Task to complete: Retype the data that follows with no alterations, please.

____

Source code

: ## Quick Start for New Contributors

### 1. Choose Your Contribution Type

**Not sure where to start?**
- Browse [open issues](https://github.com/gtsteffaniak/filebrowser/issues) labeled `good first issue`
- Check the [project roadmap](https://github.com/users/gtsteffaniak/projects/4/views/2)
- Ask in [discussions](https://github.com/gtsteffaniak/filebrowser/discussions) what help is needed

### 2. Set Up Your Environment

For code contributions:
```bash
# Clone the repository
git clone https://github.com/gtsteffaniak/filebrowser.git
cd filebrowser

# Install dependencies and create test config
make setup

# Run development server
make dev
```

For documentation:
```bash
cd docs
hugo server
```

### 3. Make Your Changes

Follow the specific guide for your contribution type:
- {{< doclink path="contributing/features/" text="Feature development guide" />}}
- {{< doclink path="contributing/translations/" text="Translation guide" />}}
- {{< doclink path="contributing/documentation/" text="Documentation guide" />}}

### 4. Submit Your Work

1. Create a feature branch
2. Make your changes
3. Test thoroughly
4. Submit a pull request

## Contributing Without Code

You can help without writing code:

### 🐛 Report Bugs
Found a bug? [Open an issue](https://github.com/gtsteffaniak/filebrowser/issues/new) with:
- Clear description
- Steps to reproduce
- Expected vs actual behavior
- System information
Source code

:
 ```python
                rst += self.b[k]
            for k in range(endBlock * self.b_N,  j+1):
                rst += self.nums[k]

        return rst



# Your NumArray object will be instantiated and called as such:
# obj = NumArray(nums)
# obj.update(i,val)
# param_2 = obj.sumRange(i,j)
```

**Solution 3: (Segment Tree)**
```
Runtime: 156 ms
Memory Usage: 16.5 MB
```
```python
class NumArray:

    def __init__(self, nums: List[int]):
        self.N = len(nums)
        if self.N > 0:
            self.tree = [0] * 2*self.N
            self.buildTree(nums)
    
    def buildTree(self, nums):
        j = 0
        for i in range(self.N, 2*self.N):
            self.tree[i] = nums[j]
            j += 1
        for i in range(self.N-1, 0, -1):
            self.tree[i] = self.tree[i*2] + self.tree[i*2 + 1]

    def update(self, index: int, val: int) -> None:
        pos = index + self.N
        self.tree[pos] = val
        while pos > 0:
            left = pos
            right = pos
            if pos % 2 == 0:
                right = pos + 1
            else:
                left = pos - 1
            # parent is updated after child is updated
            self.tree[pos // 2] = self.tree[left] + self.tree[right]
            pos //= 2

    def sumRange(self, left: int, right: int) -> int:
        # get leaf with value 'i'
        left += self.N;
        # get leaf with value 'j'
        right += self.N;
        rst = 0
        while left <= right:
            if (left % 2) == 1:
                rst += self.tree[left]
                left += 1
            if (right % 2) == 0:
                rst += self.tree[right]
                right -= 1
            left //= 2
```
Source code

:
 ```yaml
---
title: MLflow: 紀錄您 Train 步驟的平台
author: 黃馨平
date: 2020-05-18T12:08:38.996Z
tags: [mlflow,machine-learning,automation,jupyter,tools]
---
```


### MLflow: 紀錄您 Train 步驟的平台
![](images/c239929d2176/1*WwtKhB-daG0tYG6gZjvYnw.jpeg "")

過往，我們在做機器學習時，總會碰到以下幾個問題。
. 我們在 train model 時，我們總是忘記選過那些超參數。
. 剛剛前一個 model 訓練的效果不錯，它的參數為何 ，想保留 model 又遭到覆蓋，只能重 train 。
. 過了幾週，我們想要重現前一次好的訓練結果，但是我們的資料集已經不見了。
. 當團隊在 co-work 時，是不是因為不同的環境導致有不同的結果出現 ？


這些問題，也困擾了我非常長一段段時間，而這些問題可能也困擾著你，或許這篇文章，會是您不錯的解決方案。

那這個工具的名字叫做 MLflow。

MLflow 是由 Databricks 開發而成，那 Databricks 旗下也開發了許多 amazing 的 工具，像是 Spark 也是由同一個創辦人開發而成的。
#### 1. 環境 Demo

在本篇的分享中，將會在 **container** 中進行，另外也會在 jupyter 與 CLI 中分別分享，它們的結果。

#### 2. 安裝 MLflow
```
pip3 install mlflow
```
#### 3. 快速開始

____

Output of the exercise:
Source code

: ## Quick Start for New Contributors

### 1. Choose Your Contribution Type

**Not sure where to start?**
- Browse [open issues](https://github.com/gtsteffaniak/filebrowser/issues) labeled `good first issue`
- Check the [project roadmap](https://github.com/users/gtsteffaniak/projects/4/views/2)
- Ask in [discussions](https://github.com/gtsteffaniak/filebrowser/discussions) what help is needed

### 2. Set Up Your Environment

For code contributions:
```bash
# Clone the repository
git clone https://github.com/gtsteffaniak/filebrowser.git
cd filebrowser

# Install dependencies and create test config
make setup

# Run development server
make dev
```

For documentation:
```bash
cd docs
hugo server
```

### 3. Make Your Changes

Follow the specific guide for your contribution type:
- {{< doclink path="contributing/features/" text="Feature development guide" />}}
- {{< doclink path="contributing/translations/" text="Translation guide" />}}
- {{< doclink path="contributing/documentation/" text="Documentation guide" />}}

### 4. Submit Your Work

1. Create a feature branch
2. Make your changes
3. Test thoroughly
4. Submit a pull request

## Contributing Without Code

You can help without writing code:

### 🐛 Report Bugs
Found a bug? [Open an issue](https://github.com/gtsteffaniak/filebrowser/issues/new) with:
- Clear description
- Steps to reproduce
- Expected vs actual behavior
- System information
Source code

:
 ```python
                rst += self.b[k]
            for k in range(endBlock * self.b_N,  j+1):
                rst += self.nums[k]

        return rst



# Your NumArray object will be instantiated and called as such:
# obj = NumArray(nums)
# obj.update(i,val)
# param_2 = obj.sumRange(i,j)
```

**Solution 3: (Segment Tree)**
```
Runtime: 156 ms
Memory Usage: 16.5 MB
```
```python
class NumArray:

    def __init__(self, nums: List[int]):
        self.N = len(nums)
        if self.N > 0:
            self.tree = [0] * 2*self.N
            self.buildTree(nums)
    
    def buildTree(self, nums):
        j = 0
        for i in range(self.N, 2*self.N):
            self.tree[i] = nums[j]
            j += 1
        for i in range(self.N-1, 0, -1):
            self.tree[i] = self.tree[i*2] + self.tree[i*2 + 1]

    def update(self, index: int, val: int) -> None:
        pos = index + self.N
        self.tree[pos] = val
        while pos > 0:
            left = pos
            right = pos
            if pos % 2 == 0:
                right = pos + 1
            else:
                left = pos - 1
            # parent is updated after child is updated
            self.tree[pos // 2] = self.tree[left] + self.tree[right]
            pos //= 2

    def sumRange(self, left: int, right: int) -> int:
        # get leaf with value 'i'
        left += self.N;
        # get leaf with value 'j'
        right += self.N;
        rst = 0
        while left <= right:
            if (left % 2) == 1:
                rst += self.tree[left]
                left += 1
            if (right % 2) == 0:
                rst += self.tree[right]
                right -= 1
            left //= 2
```
Source code

:
 ```yaml
---
title: MLflow: 紀錄您 Train 步驟的平台
author: 黃馨平
date: 2020-05-18T12:08:38.996Z
tags: [mlflow,machine-learning,automation,jupyter,tools]
---
```


### MLflow: 紀錄您 Train 步驟的平台
![](images/c239929d2176/1*WwtKhB-daG0tYG6gZjvYnw.jpeg "")

過往，我們在做機器學習時，總會碰到以下幾個問題。
. 我們在 train model 時，我們總是忘記選過那些超參數。
. 剛剛前一個 model 訓練的效果不錯，它的參數為何 ，想保留 model 又遭到覆蓋，只能重 train 。
. 過了幾週，我們想要重現前一次好的訓練結果，但是我們的資料集已經不見了。
. 當團隊在 co-work 時，是不是因為不同的環境導致有不同的結果出現 ？


這些問題，也困擾了我非常長一段段時間，而這些問題可能也困擾著你，或許這篇文章，會是您不錯的解決方案。

那這個工具的名字叫做 MLflow。

MLflow 是由 Databricks 開發而成，那 Databricks 旗下也開發了許多 amazing 的 工具，像是 Spark 也是由同一個創辦人開發而成的。
#### 1. 環境 Demo

在本篇的分享中，將會在 **container** 中進行，另外也會在 jupyter 與 CLI 中分別分享，它們的結果。

#### 2. 安裝 MLflow
```
pip3 install mlflow
```
#### 3. 快速開始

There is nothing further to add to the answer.